O primeiro apontado como suspeito foi o irmão de Maria, João Akiau, por supostamente invejar a prosperidade do cunhado. Ho Det Men, que veio da China com Ho-Fung, também foi indicado como suspeito, pois foi visto nas redondezas do restaurante.

No entanto, um garçom do restaurante, Manoel Custódio, conhecido como Maneco, em seu terceiro depoimento à polícia, apontou Arias de Oliveira, um ex-funcionário do Órion, como suspeito.

Arias trabalhara no local durante 16 dias e havia pedido demissão na sexta-feira antes do Carnaval. Segundo Maneco, o ex-funcionário voltara ao restaurante na terça-feira para pedir o emprego de volta e no mesmo dia cometera os crimes.

Prisão editar

Após a acusação de Maneco, Arias teve a prisão decretada em 090/3/1938. Sua prisão foi amplamente noticiada pelos jornais.

Segundo o podcast Casos Forenses doTribunal de Justiça de São Paulo, os jornais chamaram Arias de "monstro" e fizeram referência a sua aparência, à cor da sua pele e ao porte físico, considerando que ele tinha "o vigor necessário para cometer o crime".

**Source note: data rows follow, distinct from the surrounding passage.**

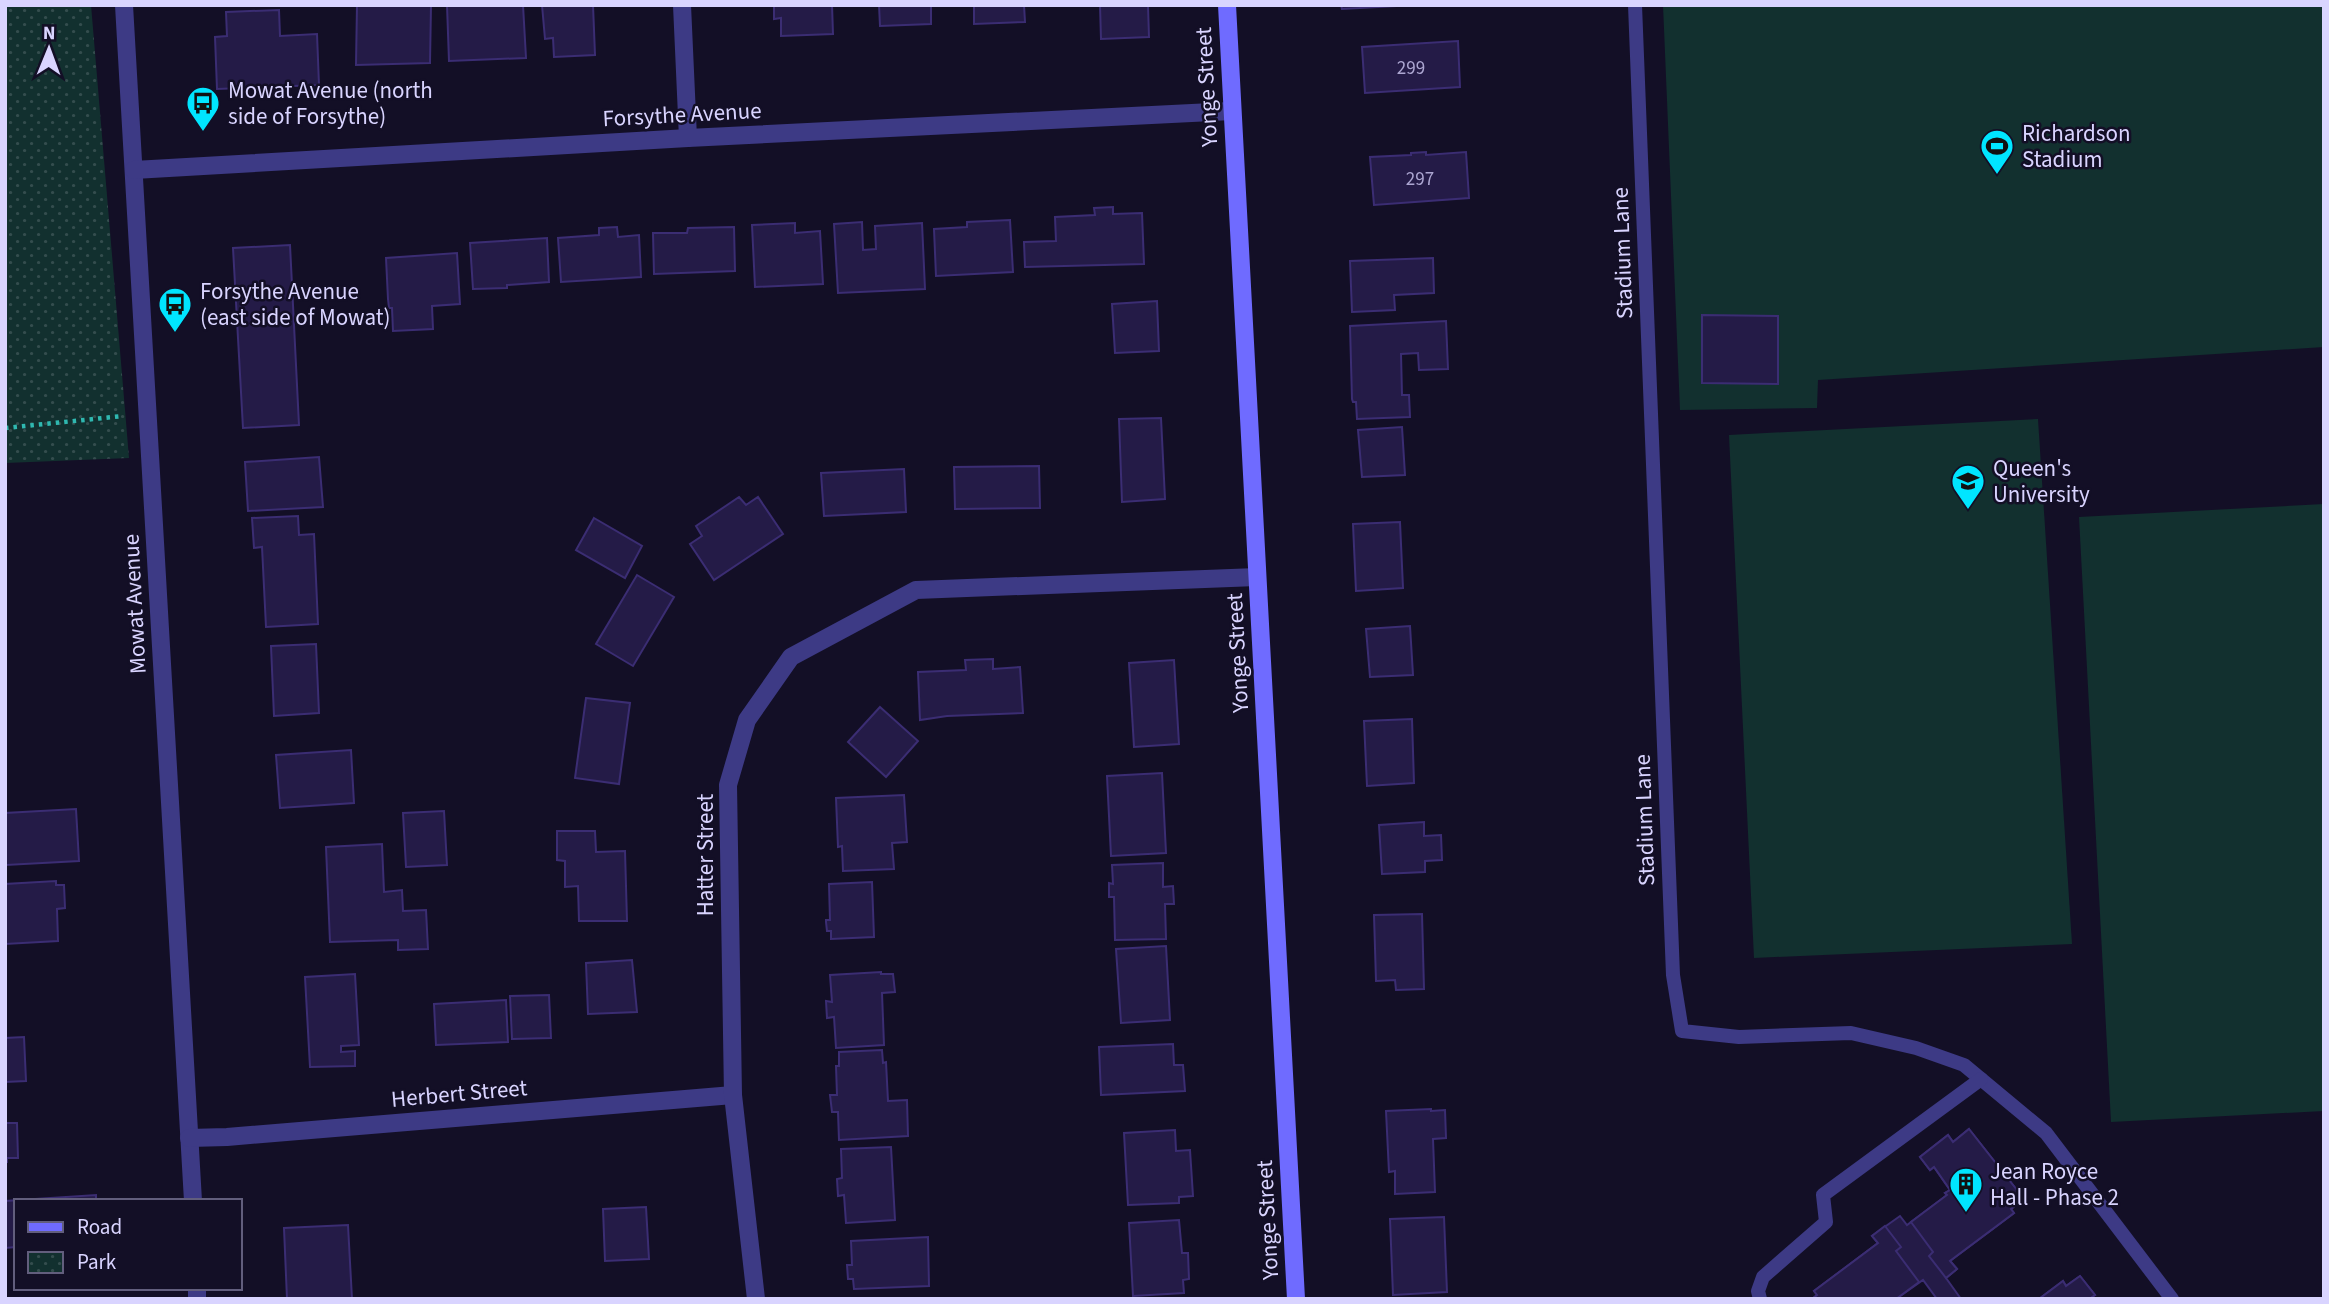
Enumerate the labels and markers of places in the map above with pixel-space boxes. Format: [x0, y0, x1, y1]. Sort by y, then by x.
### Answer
place label: Mowat Avenue (north side of Forsythe) [228, 74, 433, 133]
bus stop icon: Mowat Avenue (north side of Forsythe) [184, 84, 222, 133]
place label: Richardson Stadium [2022, 117, 2131, 176]
sports icon: Richardson Stadium [1978, 127, 2016, 176]
place label: Forsythe Avenue (east side of Mowat) [200, 275, 390, 334]
bus stop icon: Forsythe Avenue (east side of Mowat) [156, 285, 194, 334]
place label: Queen's University [1993, 452, 2090, 511]
school or university icon: Queen's University [1949, 462, 1987, 511]
place label: Jean Royce Hall - Phase 2 [1990, 1155, 2119, 1214]
building icon: Jean Royce Hall - Phase 2 [1947, 1165, 1985, 1214]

O acusado foi submetido a exames, em uma época na qual se utilizavam técnicas da escola positivista, como a perícia "antropopsiquiátrica", com análise do corpo e traços que indicariam se o ex-funcionário do Órion teria inclinação à prática de crimes.

Arias negara seu envolvimento no crime, mas mudou a versão e confessou que esteve no estabelecimento no dia dos assassinatos. Em um primeiro momento, apontou Maneco como culpado, mas o Manoel tinha um álibi consistente. Assim, Arias acabou confessando a autoria.

O inquérito policial concluiu que Arias de Oliveira matou a pauladas os garçons Severino Rocha e José Kilikevicius, além de Ho-Fong e a sua esposa, Maria Akiu Fong. A alegada motivação do crime foi vingança e tentativa de roubo.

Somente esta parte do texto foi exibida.